Submitting PDSF Jobs

Univa Grid Engine (UGE) is the batch system used at PDSF. This is a fork of the Sun Grid Engine (SGE).

PDSF batch jobs have a 1 day wallclock limit. If your job attempts to run beyond the wallclock limit UGE will kill it. 

The total number of jobs (running, pending or otherwise) for all users is limited to 30,000 and the number of jobs a single user can have at any one time is limited to 5000. Since PDSF is a shared facility any jobs that are detrimental to the overall performance of the batch system are subject to being deleted at the discretion of the PDSF staff. If this happens, you will be notified and asked to adjust your workflow as necessary.

Because of security reasons, UGE will automatically strip out the LD_LIBRARY_PATH environment variable if a job is submitted with "qsub -V". This means that if you load a module on a login node and then submit a job with the "-V" option, the jobs will fail with library not found errors. Instead, you should load the modules in the script you are submitting to the batch system directly.

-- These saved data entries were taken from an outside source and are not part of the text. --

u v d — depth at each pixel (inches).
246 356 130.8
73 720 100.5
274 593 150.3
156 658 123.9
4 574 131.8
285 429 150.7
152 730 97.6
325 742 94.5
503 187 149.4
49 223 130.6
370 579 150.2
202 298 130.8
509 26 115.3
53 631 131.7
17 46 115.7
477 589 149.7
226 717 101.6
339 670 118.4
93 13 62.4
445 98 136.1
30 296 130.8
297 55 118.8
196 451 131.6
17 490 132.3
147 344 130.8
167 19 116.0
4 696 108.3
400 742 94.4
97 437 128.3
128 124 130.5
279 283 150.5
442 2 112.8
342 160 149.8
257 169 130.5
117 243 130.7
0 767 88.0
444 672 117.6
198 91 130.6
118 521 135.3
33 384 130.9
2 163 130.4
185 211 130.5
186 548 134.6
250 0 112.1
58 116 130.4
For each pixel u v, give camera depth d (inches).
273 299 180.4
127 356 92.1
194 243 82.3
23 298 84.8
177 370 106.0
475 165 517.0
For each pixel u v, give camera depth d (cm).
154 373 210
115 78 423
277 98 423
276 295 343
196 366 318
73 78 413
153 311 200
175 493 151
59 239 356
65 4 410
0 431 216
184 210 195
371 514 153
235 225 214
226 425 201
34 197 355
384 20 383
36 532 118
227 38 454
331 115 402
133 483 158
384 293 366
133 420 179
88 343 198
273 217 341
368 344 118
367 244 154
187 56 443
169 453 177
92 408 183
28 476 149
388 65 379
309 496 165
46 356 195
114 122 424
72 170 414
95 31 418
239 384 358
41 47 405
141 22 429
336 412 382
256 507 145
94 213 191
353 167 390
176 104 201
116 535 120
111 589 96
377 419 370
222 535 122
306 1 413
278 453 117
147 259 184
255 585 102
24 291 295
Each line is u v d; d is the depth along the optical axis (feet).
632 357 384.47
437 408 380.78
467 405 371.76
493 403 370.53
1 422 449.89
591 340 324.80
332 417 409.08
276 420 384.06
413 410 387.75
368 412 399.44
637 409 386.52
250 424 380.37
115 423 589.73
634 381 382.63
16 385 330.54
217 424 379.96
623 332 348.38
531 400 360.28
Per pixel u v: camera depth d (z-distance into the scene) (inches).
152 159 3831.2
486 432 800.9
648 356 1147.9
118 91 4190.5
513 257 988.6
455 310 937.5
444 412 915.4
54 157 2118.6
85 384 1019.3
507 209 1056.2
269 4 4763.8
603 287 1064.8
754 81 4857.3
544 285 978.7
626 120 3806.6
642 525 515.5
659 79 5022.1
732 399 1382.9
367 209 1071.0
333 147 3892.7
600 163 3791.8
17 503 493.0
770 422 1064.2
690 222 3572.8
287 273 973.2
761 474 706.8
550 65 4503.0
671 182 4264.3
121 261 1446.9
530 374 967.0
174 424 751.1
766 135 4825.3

If you are planning to submit thousands of short jobs concurrently consider using job arrays if possible to reduce UGE accounting overhead. See Using job arrays.

Common Actions

ActionHow to do itComment
Submit a job qsub script You need to submit a script, not an executable. If you need your job to inherit all the environmental variables of the submitting shell you have to request it with the -V option. Note: your job will not inherit your LD_LIBRARY_PATH (even if you specify -V).
Exclude a node or nodes qsub -l hostname=!<node> This would exclude <node> from your jobs.  You need to do this prior to job submission.  See also "qrmnode -help" for more detailed information.
Submit a job with an IO resource requirement qsub -l eliza<#>io=1 script Replace <#> by the number associated with filesystem you are using.  See IO Resources for more details.
Submit a job that accesses the NERSC Global Scratch file system qsub -l gscratchio=1 script Jobs that access global scratch must use the gscratch IO resource flag. This flag makes sure your job is routed to a node that has Global Scratch mounted. Without it your job may fail.
Show the available IO resources and their limits qconf -se global The total IO resources of all running jobs cannot exceed the limits shown.
Submit a job to the debug queue qsub -l debug=1 script The debug queue has only one node and has a one hour wall clock time limit.
Submit a job that depends on other jobs qsub -hold_jid [job_ID|job_name] script Wait until [job_ID|job_name] is finished before submitting your job. It only lets you "AND" job IDs/job names.
Submit a job to different project qsub -P [project]  script By default your job runs as the project corresponding to your primary unix group.  If get a message saying you do not have access to the project you specify you'll need to file a ticket to get added to it.
Get e-mail from your job upon completion no e-mail by default, add the -m option of qsub to request e-mail See man pages for details.
Specify default job requirements put them in a file called .sge_request Put the .sge_request file in your home directory to apply to all jobs you submit or in the directory you submit jobs from to apply only to jobs submitted from that directory.
Set the virtual memory limit add "-l h_vmem=2G" Default virtual memory limit is 1.1GB and your jobs will crash if you hit the limit.  Note that this is a consumable resource so when the cluster is full the more memory you specify the longer it will take to schedule your jobs.
Combine stdout and stderr output add "-j y"  
Specify how much scratch space you need add "-l scratchfree=1G"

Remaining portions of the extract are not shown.